En conclusion, s’il n’est pas encore possible de déclarer que la partie est finie, force est de constater que les IFRS mènent largement au score, et qu’en comparaison des autres domaines de la régulation financière internationale, la normalisation comptable progresse plus vite.

Par Philippe DANJOU
Membre du Board de l'IASB


(1) Paul A. Beswick, Remarks before the 2010 AICPA National Conference on Current SEC and PCAOB Developments (Dec. 6, 2010). Il s’agit d’un terme inventé pour combiner les notions d’endorsement et de convergence.

(2) Les modalités explorées jusqu’à présent sont: adoption totale à une date donnée, sans mécanisme d’endorsement (Approche dite “Big bang””) ; adoption totale à la suite d’une période de transition progressive sur plusieurs années ; option ouverte à certaines sociétés d’adopter les IFRS sans que cela soit imposé à toutes ; enfin, maintien des US GAAP et continuation d’un travail de convergence avec les IFRS. Le Staff paper de Mai discute l’idée que la décision de la SEC n’est pas forcement un choix binaire (tout le monde tout de suite ou bien rien du tout) et que l’incorporation des IFRS aux USA n’est pas nécessairement incompatible avec le maintien de l’autorité ultime de la SEC sur les normes comptables des sociétés cotées.

(3) Cette idée rappelle la notion d’intéret public européen qui figure dans le Règlement 1606/2002

(4) Le staff paper décrit ainsi le role possible du FASB : “The FASB would play an instrumental role in global standard setting by providing input and support to the IASB in developing and promoting high-quality, globally accepted standards; by advancing the consideration of U.S. perspectives in those standards; and by incorporating those standards, by way of an endorsement process, into U.S. GAAP”. Ce role est trés proche de la mission confiée a l’EFRAG par la Commission Européenne.

(5) Nicolas Veron, économiste au sein du Bruegel Institute, contribue régulièrement au blog.

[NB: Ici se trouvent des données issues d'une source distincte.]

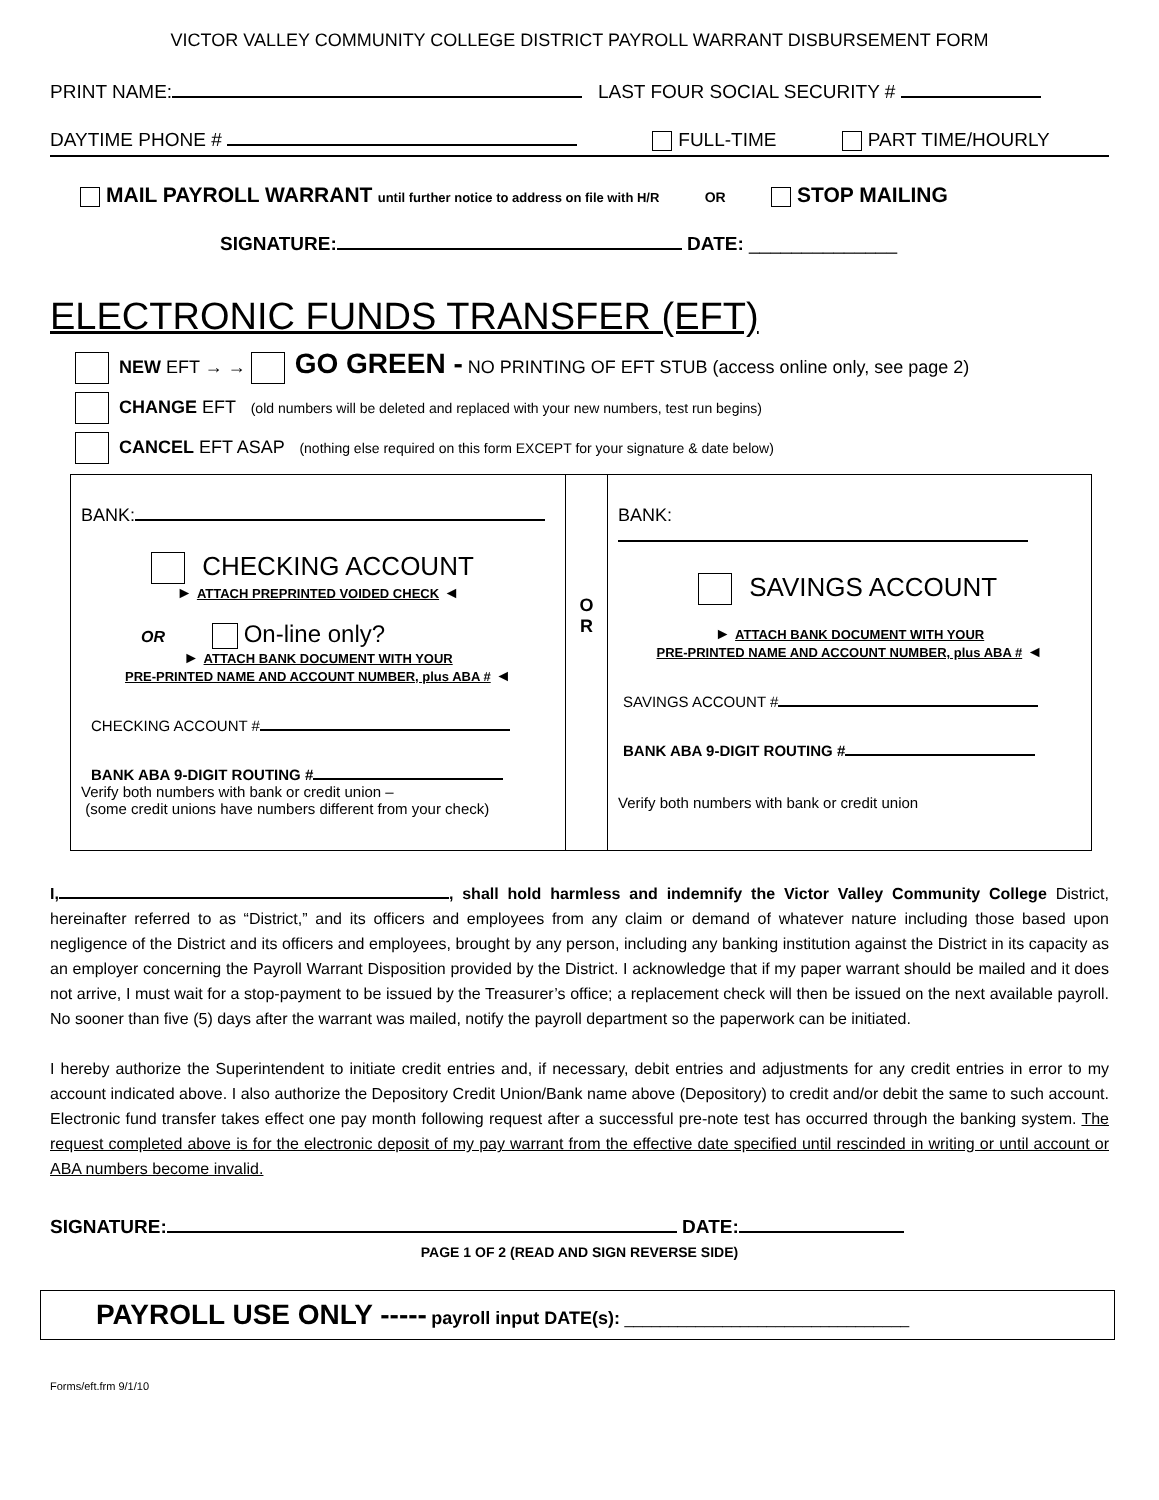VICTOR VALLEY COMMUNITY COLLEGE DISTRICT PAYROLL WARRANT DISBURSEMENT FORM
PRINT NAME: LAST FOUR SOCIAL SECURITY #
DAYTIME PHONE # FULL-TIME PART TIME/HOURLY
MAIL PAYROLL WARRANT until further notice to address on file with H/R OR STOP MAILING
SIGNATURE: DATE: ______________
ELECTRONIC FUNDS TRANSFER (EFT)
NEW EFT → → GO GREEN - NO PRINTING OF EFT STUB (access online only, see page 2)
CHANGE EFT (old numbers will be deleted and replaced with your new numbers, test run begins)
CANCEL EFT ASAP (nothing else required on this form EXCEPT for your signature & date below)
BANK:
CHECKING ACCOUNT
► ATTACH PREPRINTED VOIDED CHECK ◄
OR On-line only?
► ATTACH BANK DOCUMENT WITH YOUR
PRE-PRINTED NAME AND ACCOUNT NUMBER, plus ABA # ◄
CHECKING ACCOUNT #
BANK ABA 9-DIGIT ROUTING #
Verify both numbers with bank or credit union –
(some credit unions have numbers different from your check)
O
R
BANK:
SAVINGS ACCOUNT
► ATTACH BANK DOCUMENT WITH YOUR
PRE-PRINTED NAME AND ACCOUNT NUMBER, plus ABA # ◄
SAVINGS ACCOUNT #
BANK ABA 9-DIGIT ROUTING #
Verify both numbers with bank or credit union
I, , shall hold harmless and indemnify the Victor Valley Community College District, hereinafter referred to as “District,” and its officers and employees from any claim or demand of whatever nature including those based upon negligence of the District and its officers and employees, brought by any person, including any banking institution against the District in its capacity as an employer concerning the Payroll Warrant Disposition provided by the District. I acknowledge that if my paper warrant should be mailed and it does not arrive, I must wait for a stop-payment to be issued by the Treasurer’s office; a replacement check will then be issued on the next available payroll. No sooner than five (5) days after the warrant was mailed, notify the payroll department so the paperwork can be initiated.
I hereby authorize the Superintendent to initiate credit entries and, if necessary, debit entries and adjustments for any credit entries in error to my account indicated above. I also authorize the Depository Credit Union/Bank name above (Depository) to credit and/or debit the same to such account. Electronic fund transfer takes effect one pay month following request after a successful pre-note test has occurred through the banking system. The request completed above is for the electronic deposit of my pay warrant from the effective date specified until rescinded in writing or until account or ABA numbers become invalid.
SIGNATURE: DATE:
PAGE 1 OF 2 (READ AND SIGN REVERSE SIDE)
PAYROLL USE ONLY ----- payroll input DATE(s): ________________________________
Forms/eft.frm 9/1/10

Son article paraitra dans la série Bruegel Policy Brief, en juillet 2011

(6) Une étude par mes soins de la capitalisation boursière des différents marchés publiée dans les statistiques de la WFE, croisée avec l’usage des référentiels comptables, démontre aussi qu’à compter de 2012 le référentiel IFRS sera en vigueur pour plus de 50% de la capitalisation des marchés d’actions mondiaux, contre 32% pour les US GAAP.

(7) Loi du 27 Juillet 2010 sur la préparation des comptes consolidés et Résolution No 107 du 25 Février 2011 du gouvernement de la Fédération de Russie.

(8) L’application des IFRS interviendra l’année suivant leur endossement, selon le mécanisme mis en place par le gouvernement.